How Does a Bad Credit Installment Loan Work?

Bad credit loans are just like installment loans. The difference is that 

  • They have a very high interest rate, and it is a fixed rate that is paid to the end of the loan.
  • Their payment term is a fixed time that can be from a few months to several years.
  • They give you the money quickly once you are liable with its cash from a few hundred to thousands of dollars.
  • You have to find lenders with bad credit loans and fill out the application with its necessary requirement such as:
  1. About your full name.
  2. The proof of your identity and your social security number.
  3. Records of your credit score and your age.

The Best Bad Credit Installment Loan Lenders

They are lenders that help individuals get their loans and fulfill their purposes, which are the best bad credit loan lenders that will help you achieve that. They are;

  • Loans with credit-building tools. They are the “Universal credit”.
  • Loans for debt consolidation. They are the “Upgrade”.
  • Loans for borrowers with low credit score records. They are the “Upstart”.
  • Loans for secure or co-sign bad credit installment loans. They are “Onemain Financial”.
  • Loans with fast funding. They are the “lending point”.
  • Loans with no credit score requirement. They are the “Oportun”.
  • Loans that are to build savings are the “Seedfi Borrow& Grow Personal Loan”.

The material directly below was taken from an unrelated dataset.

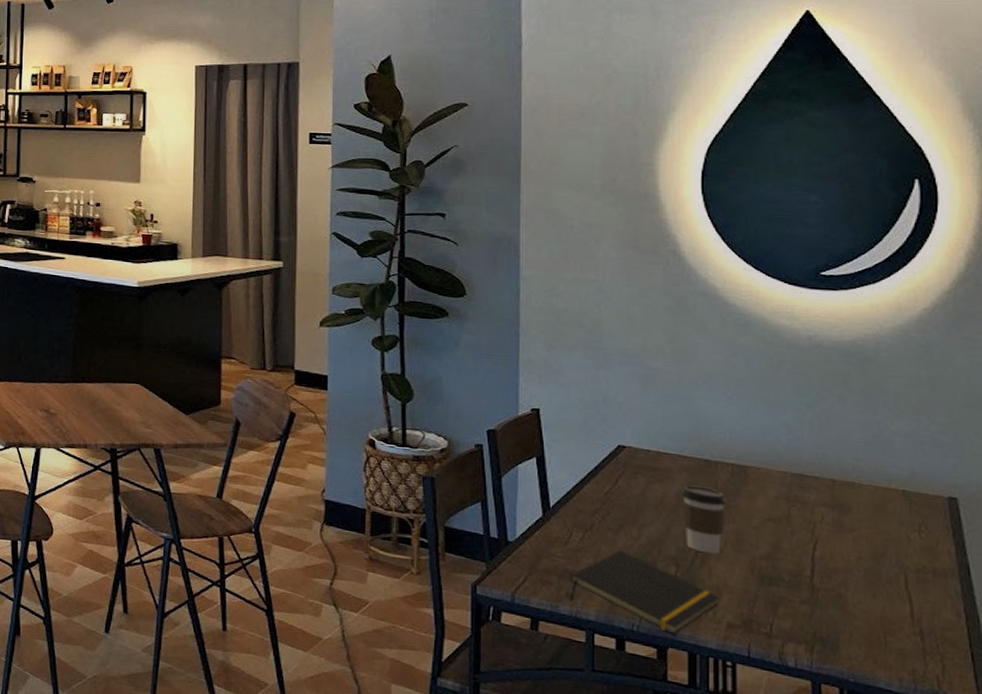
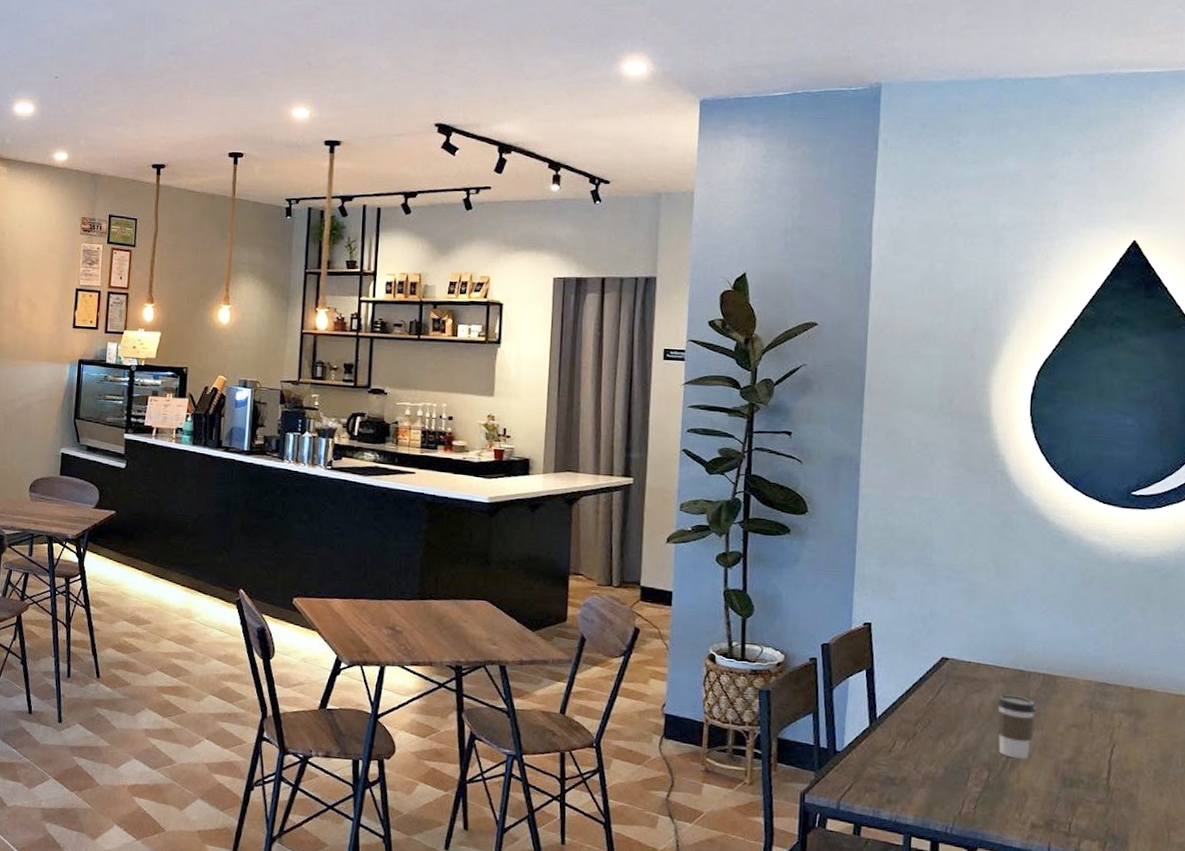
notepad: present [569,550,720,634] -> none [890,757,1026,835]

How Do I Get a Bad Credit Installment Loan Online?

Some individuals want to get a bad credit loan in the privacy and comfort of their homes. Here are steps to get a bad credit installment loan online. They are;

  • First, you have to get your credit score history. The credit score should be at least a good one. You have to submit it to the lender so as to calculate and determine the kind of interest rate, payment terms, and loan amount for you.
  • Before you can apply for a loan, you have to check if you can pay up or meet the agreement terms. Check your income and expense records to see if you can meet the agreement. 
  • You can pre-qualify for a loan by showing the lender your credit score and income. You can seek loans from many lenders when you are pre-qualified and it will not affect your credit score. You can use that medium to get your best offer or loan.
  • Once you have found the best offer from any of the lenders, then you have to apply by filling in the necessary information and submitting some special documents ( for personal loans).

Personal Installment Loans

Personal installment loans help borrowers get an additional loan in a short time to cover their numerous expenses. A personal loan is a type of installment loan. Personal installment loans are the best option because it covers your expenses.

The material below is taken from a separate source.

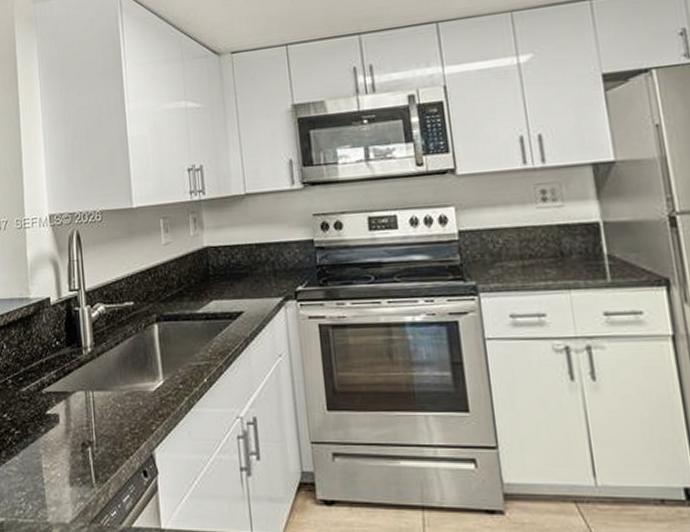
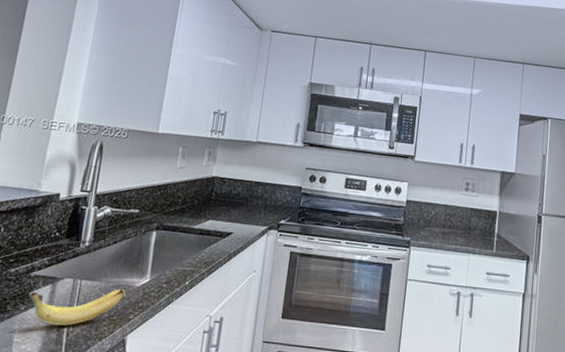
banana: none [46,397,140,445] -> present [29,289,125,326]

Your personal installment loans can be for an unexpected medical bill, car or home repairs, e.t.c., with payment terms, interest rates, and other charges depending on the personal loan and agreement.  


An installment loan helps you cover a few of your expenses. When getting a loan, find a lender that can give you a lower interest rate. That is, your credit score should be good. If it is not good and you make many inquiries, it can affect your credit score. 

An installment loan can cover your expenses and loan you a huge amount of money, ranging from $50 to $5,000 with flexible payment terms depending on the installment loan. There are no penalties for making an early payment on an installment loan. Once you pay off the loan, the account will be closed permanently.

Installment Loan FAQs

How much money can I borrow from an installment loan?

You can borrow from an installment loan from $50 to $5,000 depending on your state law and ability to pay back.

What credit score do you need for an installment loan?

To maintain a good credit score when applying for an installment, you have to be making payments early and your credit score should be at 580 or above to get a good loan.

How many installment loans can I have?

It is possible for you to have two installment loans at the same time, like (a mortgage and an auto loan, whether they are from the same lender or from different lenders. But to avoid penalties if you can’t pay the debt, it is better you have one unless you can meet the agreement of both.